The Legislature is trying to improve payday loans. By doubling the amount that can be borrowed. By extending the term. By allowing consumers to take out more loans each year.
It may not be as bad as it sounds.
Payday loans are short-term loans with high fees and high interest rates. Depending on how long it takes the consumer to repay the loan, the effective cost can be 200 percent or more of the loan amount. But many consumers who do not have bank accounts or credit union memberships have found payday loans to be accessible, no matter the costs.
Banks and credit unions have tried to step into the business, but have difficulty competing with low-overhead payday loan shops.
Prior to reforms made in 2009 by the Legislature, the loans became a treadmill for consumers who repeatedly rolled over the debt, incurring more punishing fees in the process. Now, consumers can take out only eight loans of no more than $700 per year, and they are entitled to work out an installment plan for an unpaid balance.
The industry was already starting to contract, but the reforms squeezed out many of the smaller operators. The business also took a hit when Congress restricted loans to members of the military, whose debt obligations were compromising their security status and the readiness of their units. Lending activity declined by one-third between 2005 and 2011, the most recent year for which the Washington Department of Financial Institutions has a report.
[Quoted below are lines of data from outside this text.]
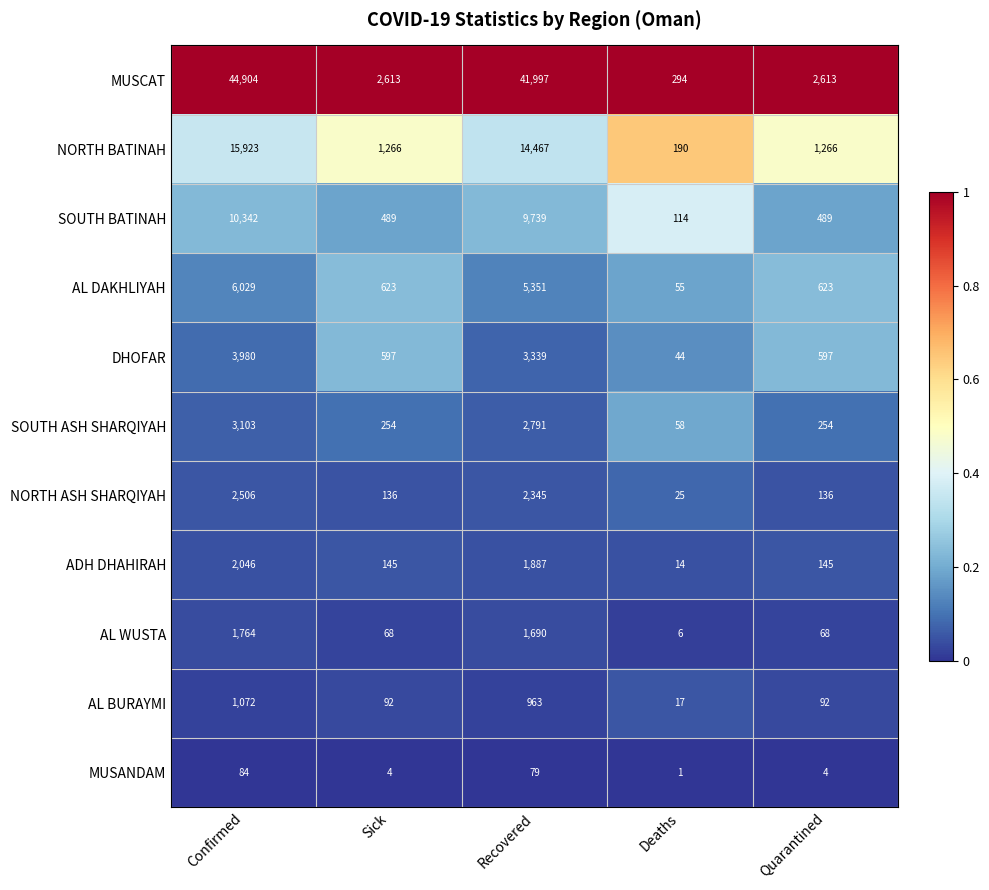

Is the value of MUSANDAM at Sick greater than the value of SOUTH BATINAH at Deaths?

No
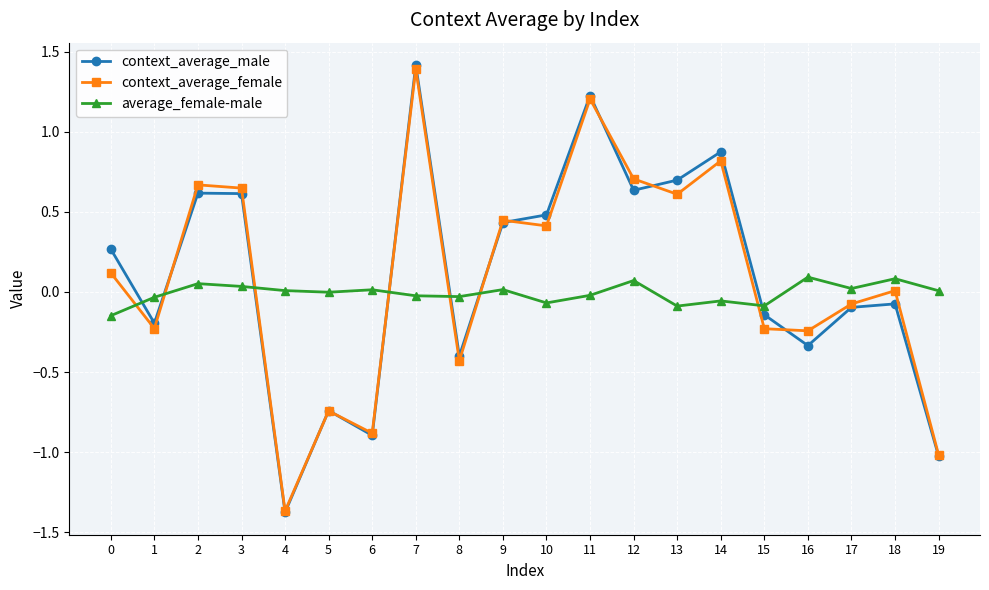

At which label does context_average_male reach its peak?

7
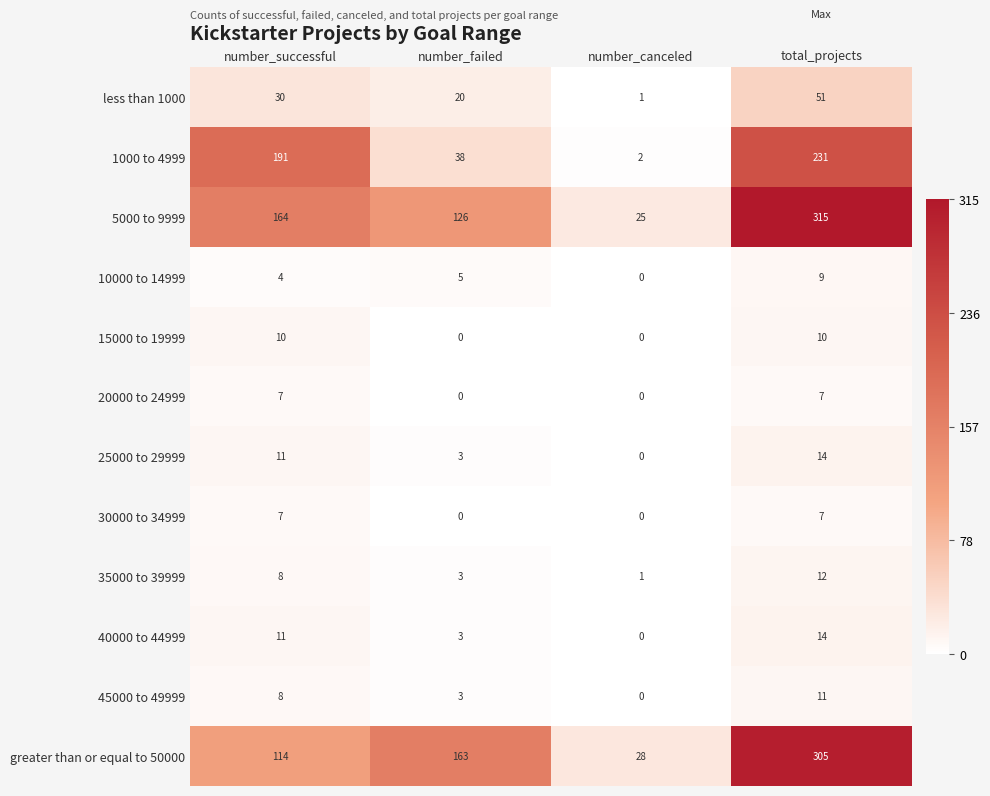

What is the approximate value of greater than or equal to 50000 at number_successful, to the nearest 10?

110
Now, the industry is back with a new product owners say can lower consumer costs even if they borrow more money; up to $1,500.
Of course, that depends on how fast they can repay the loan. The interest cap remains the same – 36 percent – but there is a $225 origination fee for that $1,500, and a monthly $90 maintenance fee. Monthly payments can consume no more than 15 percent of a borrower’s income.
If, somehow, consumers can repay the loan within one month, they will save $110 compared with the cost of the $700 product. But the longer it takes to repay the loan, the more expensive it becomes. That $1,500 becomes a $3,160 obligation after one year.
But proponents say most consumers in Colorado, which has a similar law, pay their loans off early. And, they add, if Washington-based companies such as MoneyTree cannot offer this product, consumers will find it on the Web, where unscrutinized and unscrupulous international lenders will be happy to help. Lenders based on reservations, where enforcement is disputed, are also in the market.
DFI can do little more than issue warnings on the bad Internet actors, and hope consumers get the message when searching for a lender online.
Reports conflict on the magnitude of that threat. And the Washington legislation passed out of the Senate last month, and since revised as ESSB 5312, may need more review than its so-far rapid progress has allowed.
There are some good consumer safeguards written into the bill, but does the state want them in debt twice as deep as they can get now?